KJDY
- John Day, Oregon; United States;
- Frequency: 1400 kHz

Programming
- Format: Country

Ownership
- Owner: Randolph and Debra McKone, Elkhorn Media Group; (KJDY, LLC);
- Sister stations: KJDY-FM (simulcast), KCMB, KVBL, KWRL

History
- First air date: December 13, 1963
- Call sign meaning: John DaY

Technical information
- Licensing authority: FCC
- Facility ID: 5917
- Class: C
- Power: 1,000 watts (unlimited)
- Transmitter coordinates: 44°25′17″N 118°57′09″W﻿ / ﻿44.42139°N 118.95250°W

Links
- Public license information: Public file; LMS;
- Webcast: http://player.listenlive.co/46411
- Website: http://www.myeasternoregon.com/

= KJDY (AM) =

KJDY (1400 AM) is a radio station licensed to serve John Day, Oregon, United States. The station, which began broadcasting in 1963, is currently owned by Randolph and Debra McKone, through licensee KJDY, LLC.

==Programming==
KJDY broadcasts a locally-oriented full-service country music format. Syndicated programming from Premiere Radio Networks including After Midnite with Blair Garner hosted by Blair Garner and American Top 40 hosted by Ryan Seacrest.

==History==
Launched on December 13, 1963, this station was assigned the KJDY call sign by the Federal Communications Commission. KJDY was the first radio station licensed to serve Grant County, Oregon. Licensed to John Day Valley Broadcasters, the station was initially authorized to broadcast with 1,000 watts of power during the day and 250 watts at night.

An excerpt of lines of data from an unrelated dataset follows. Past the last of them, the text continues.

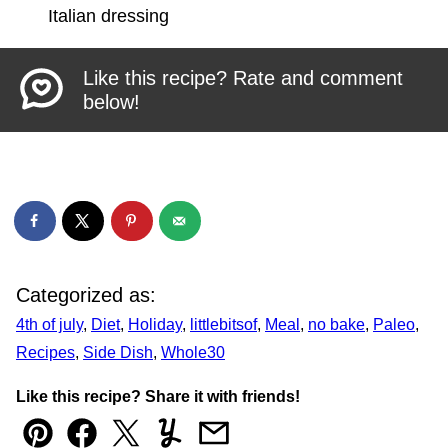
Italian dressing
Like this recipe? Rate and comment
below!
Categorized as:
4th of july
,
Diet
,
Holiday
,
littlebitsof
,
Meal
,
no bake
,
Paleo
,
Recipes
,
Side Dish
,
Whole30
Like this recipe? Share it with friends!
Pin
Facebook
Tweet
Yummly
Email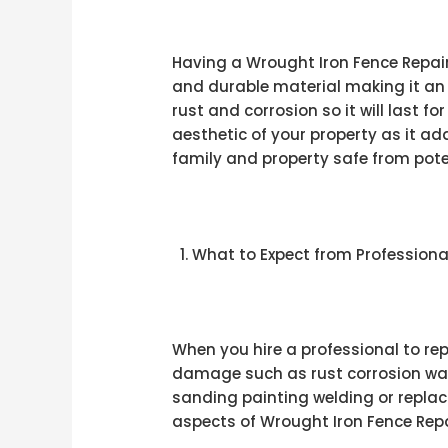
Having a Wrought Iron Fence Repair
and durable material making it an 
rust and corrosion so it will last 
aesthetic of your property as it a
family and property safe from poten
What to Expect from Professiona
When you hire a professional to re
damage such as rust corrosion war
sanding painting welding or repl
aspects of Wrought Iron Fence Repair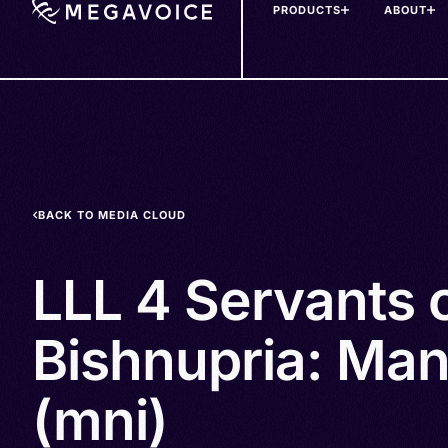
PRODUCTS
ABOUT
Skip
to
main
content
BACK TO MEDIA CLOUD
LLL 4 Servants 
Bishnupria: Man
(mni)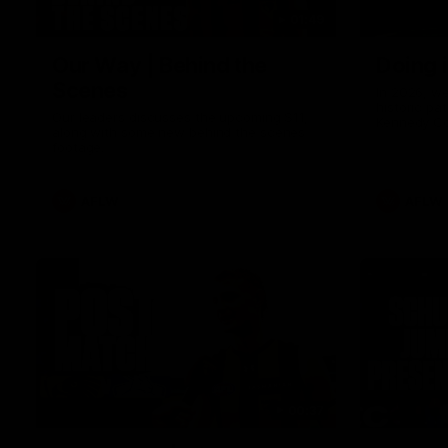
01:49
Our Way | Behind the
Doing 
Scenes
In 2026, we
historic pa
Our leaders discusses the upcoming S11,
Kennedy C
along with some new behind the scenes
Continuing 
footage.
hard work 
OUR WAY. H
come befor
exciting f
AFLW
AFLW
playing wit
make the H
To all the 
us, and let
00:37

John Day Valley Broadcasters sold the station to Theodore A. Smith in a transaction that was consummated on February 19, 1975. Seven years later, in February 1982, station owner Theodore A. Smith applied to the FCC to transfer the broadcast license for KJDY to Pendleton Broadcasting Company. The transfer was approved by the FCC on March 18, 1982.

In September 1987, Pendleton Broadcasting Company reached an agreement to sell this station to the Blue Mountain Broadcasting Company. The deal was approved by the FCC on October 26, 1987, and the transaction was consummated on December 1, 1987.

Effective October 6, 2015, KJDY, sister station KJDY-FM, and translator K229AX were sold to KJDY, LLC, at a purchase price of $405,000.